It may be too early to tell, but it looks like stocks may finally be entering a correction phase after rising steadily since November.
The S&P 500 is trading at 1617 today, down 4.1% from the May 22 peak at 1687.
In his latest monthly report, BMO Chief Investment Strategist Brian Belski passes along some insight from conversations with clients, helping to pin down the vibe in the marketplace (emphasis added) :
Another month and another record level for the S&P 500 Index. From our perspective, very little analysis, process and common sense is being applied by many investors when making investment decisions at current levels. In fact, we are getting the sense that too many investors are currently expecting higher stock prices tomorrow just because they were higher today. Consequently, our fundamental models (which are a key input to our market outlook) continue to show little improvement in the aggregate over the past several months.

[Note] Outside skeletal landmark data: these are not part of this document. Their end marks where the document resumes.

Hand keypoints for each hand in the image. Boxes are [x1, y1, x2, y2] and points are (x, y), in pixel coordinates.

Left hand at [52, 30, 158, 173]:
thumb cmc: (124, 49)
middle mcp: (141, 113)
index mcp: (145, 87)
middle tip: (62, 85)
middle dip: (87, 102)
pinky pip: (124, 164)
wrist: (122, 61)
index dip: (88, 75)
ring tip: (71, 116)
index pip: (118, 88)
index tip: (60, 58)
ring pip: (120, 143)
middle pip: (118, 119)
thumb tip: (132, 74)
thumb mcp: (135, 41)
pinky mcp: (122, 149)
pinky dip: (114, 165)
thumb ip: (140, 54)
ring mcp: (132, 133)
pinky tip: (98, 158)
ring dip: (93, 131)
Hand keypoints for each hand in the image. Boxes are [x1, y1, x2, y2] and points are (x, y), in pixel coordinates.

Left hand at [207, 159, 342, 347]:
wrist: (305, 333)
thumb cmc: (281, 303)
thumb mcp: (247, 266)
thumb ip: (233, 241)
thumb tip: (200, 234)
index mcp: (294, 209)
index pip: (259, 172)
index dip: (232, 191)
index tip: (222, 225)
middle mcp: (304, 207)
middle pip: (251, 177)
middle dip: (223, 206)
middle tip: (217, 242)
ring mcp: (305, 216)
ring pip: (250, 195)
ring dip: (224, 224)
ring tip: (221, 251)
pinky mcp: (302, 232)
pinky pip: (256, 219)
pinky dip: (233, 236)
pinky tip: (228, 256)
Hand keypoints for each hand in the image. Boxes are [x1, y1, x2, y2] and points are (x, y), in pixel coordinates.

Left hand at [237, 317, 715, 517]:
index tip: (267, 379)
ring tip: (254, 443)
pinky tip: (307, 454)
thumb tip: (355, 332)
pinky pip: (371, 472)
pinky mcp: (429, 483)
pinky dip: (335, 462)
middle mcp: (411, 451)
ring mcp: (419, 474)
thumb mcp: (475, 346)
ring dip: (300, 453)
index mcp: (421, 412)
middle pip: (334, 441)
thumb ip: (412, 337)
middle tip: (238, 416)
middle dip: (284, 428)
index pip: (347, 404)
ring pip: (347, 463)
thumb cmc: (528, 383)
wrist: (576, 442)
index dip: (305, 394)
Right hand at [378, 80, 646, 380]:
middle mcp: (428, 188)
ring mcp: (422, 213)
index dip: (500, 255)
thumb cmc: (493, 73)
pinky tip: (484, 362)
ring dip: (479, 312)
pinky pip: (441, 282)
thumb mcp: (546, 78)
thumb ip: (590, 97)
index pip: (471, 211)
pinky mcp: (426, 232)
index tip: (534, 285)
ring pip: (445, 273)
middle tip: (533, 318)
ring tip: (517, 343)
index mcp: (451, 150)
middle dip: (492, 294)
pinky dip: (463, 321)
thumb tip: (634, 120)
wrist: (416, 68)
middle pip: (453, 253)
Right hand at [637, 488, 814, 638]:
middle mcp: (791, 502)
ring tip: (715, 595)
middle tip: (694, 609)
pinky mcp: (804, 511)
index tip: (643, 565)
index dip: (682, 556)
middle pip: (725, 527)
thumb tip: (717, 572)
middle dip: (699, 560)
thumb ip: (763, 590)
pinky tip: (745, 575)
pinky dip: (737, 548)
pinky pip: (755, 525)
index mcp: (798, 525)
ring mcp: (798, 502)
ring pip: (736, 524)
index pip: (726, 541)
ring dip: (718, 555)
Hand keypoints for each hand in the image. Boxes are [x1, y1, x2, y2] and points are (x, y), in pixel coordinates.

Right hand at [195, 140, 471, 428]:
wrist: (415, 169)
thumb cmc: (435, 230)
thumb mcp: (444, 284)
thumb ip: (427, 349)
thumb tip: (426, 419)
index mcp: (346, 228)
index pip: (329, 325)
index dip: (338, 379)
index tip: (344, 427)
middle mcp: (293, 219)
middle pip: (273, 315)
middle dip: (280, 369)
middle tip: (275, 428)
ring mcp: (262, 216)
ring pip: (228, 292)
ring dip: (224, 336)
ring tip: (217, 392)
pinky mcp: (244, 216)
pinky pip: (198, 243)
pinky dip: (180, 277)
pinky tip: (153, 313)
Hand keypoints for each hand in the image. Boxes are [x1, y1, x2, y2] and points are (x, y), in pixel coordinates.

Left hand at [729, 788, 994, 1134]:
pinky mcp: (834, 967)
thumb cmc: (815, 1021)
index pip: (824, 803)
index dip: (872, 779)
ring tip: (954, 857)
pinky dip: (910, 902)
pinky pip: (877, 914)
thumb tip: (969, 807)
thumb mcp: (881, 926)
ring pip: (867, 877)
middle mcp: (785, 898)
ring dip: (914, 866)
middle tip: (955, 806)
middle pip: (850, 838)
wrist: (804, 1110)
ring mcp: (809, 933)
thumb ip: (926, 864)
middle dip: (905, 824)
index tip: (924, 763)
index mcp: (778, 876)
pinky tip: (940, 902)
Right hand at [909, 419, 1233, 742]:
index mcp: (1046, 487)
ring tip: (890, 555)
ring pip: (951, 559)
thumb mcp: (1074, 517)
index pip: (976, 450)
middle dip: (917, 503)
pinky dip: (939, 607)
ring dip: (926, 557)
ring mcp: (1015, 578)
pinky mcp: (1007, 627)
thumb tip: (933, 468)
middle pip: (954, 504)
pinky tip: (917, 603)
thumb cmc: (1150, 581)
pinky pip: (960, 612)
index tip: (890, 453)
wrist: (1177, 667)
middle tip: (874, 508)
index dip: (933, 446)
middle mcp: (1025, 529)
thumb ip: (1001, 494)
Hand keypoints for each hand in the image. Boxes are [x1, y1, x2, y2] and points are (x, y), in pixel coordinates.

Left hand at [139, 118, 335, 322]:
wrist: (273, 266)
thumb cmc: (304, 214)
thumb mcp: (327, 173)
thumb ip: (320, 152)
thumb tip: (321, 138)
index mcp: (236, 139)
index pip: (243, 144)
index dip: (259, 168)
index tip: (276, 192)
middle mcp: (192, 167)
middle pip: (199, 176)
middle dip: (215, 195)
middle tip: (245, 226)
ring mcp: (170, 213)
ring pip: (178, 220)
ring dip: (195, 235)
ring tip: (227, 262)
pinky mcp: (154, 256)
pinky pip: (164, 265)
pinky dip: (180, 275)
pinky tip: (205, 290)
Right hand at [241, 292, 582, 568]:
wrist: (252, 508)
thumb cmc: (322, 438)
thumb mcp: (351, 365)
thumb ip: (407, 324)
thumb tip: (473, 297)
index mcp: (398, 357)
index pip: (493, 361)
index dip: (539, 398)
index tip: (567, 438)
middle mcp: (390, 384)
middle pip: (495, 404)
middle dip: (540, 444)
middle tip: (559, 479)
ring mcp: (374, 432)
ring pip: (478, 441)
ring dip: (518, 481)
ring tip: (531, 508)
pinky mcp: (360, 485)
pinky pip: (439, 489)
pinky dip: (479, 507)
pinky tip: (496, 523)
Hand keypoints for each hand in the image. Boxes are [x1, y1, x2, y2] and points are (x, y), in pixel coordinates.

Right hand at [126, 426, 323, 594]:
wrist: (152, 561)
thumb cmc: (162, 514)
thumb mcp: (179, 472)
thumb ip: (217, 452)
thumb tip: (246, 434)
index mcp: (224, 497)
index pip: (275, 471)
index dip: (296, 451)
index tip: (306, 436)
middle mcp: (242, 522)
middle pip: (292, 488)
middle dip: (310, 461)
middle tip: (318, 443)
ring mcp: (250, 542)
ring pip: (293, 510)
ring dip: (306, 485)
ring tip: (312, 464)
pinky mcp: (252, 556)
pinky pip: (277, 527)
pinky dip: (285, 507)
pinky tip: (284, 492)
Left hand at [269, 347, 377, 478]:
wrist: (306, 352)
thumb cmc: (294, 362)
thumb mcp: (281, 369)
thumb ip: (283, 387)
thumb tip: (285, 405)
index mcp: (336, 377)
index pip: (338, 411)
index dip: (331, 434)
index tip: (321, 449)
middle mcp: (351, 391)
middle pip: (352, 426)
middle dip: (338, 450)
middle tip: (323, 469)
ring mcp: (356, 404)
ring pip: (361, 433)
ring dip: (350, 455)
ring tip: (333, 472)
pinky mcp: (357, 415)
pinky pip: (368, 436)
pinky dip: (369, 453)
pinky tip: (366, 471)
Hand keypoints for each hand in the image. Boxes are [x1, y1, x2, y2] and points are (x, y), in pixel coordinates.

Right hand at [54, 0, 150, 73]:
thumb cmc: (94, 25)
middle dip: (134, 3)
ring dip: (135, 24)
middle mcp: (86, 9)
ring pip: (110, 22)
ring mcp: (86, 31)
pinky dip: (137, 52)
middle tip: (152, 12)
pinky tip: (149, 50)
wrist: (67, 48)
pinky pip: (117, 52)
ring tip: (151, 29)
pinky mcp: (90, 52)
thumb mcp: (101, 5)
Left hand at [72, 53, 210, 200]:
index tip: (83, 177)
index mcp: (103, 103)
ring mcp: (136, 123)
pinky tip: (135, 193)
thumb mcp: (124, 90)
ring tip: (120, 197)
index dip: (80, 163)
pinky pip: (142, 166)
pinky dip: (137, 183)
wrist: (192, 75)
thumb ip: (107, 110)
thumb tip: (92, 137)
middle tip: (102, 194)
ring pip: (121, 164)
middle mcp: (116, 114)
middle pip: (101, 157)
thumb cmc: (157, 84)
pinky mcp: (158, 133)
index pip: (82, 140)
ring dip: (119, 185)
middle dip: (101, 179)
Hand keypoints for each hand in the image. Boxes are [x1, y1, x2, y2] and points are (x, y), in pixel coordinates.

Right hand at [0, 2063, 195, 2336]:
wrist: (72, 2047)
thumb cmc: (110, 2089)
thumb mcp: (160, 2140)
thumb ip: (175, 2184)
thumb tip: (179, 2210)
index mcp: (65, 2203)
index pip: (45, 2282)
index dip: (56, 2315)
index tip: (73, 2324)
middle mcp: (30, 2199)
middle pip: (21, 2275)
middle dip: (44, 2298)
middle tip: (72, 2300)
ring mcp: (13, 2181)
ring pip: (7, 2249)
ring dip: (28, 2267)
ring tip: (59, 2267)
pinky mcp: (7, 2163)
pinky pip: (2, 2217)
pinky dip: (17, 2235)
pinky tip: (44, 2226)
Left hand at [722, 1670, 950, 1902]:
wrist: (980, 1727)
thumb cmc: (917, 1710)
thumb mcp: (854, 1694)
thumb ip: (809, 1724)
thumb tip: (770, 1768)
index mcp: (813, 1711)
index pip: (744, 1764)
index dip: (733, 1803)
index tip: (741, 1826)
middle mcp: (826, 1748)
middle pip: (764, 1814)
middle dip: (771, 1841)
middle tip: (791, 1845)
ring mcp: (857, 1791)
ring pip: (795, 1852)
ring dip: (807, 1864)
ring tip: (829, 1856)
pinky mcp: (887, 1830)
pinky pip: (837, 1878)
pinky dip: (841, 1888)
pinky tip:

The good news is that the earnings environment is improving, with the pace of growth now above historical norms. On the other hand, valuations continue to climb, and efficiency and liquidity measures, while still strong, are in a downward trend. In addition, many important economic data points have disappointed lately. Therefore, we remain skeptical about the market’s steep advancement and would expect some sort of pullback in the coming months unless the fundamental or economic backdrop improves very soon.
Even though the S&P 500 has already cleared 1600 and is trading this morning around 1617, Belski is sticking to the 1575 year-end target he set in December.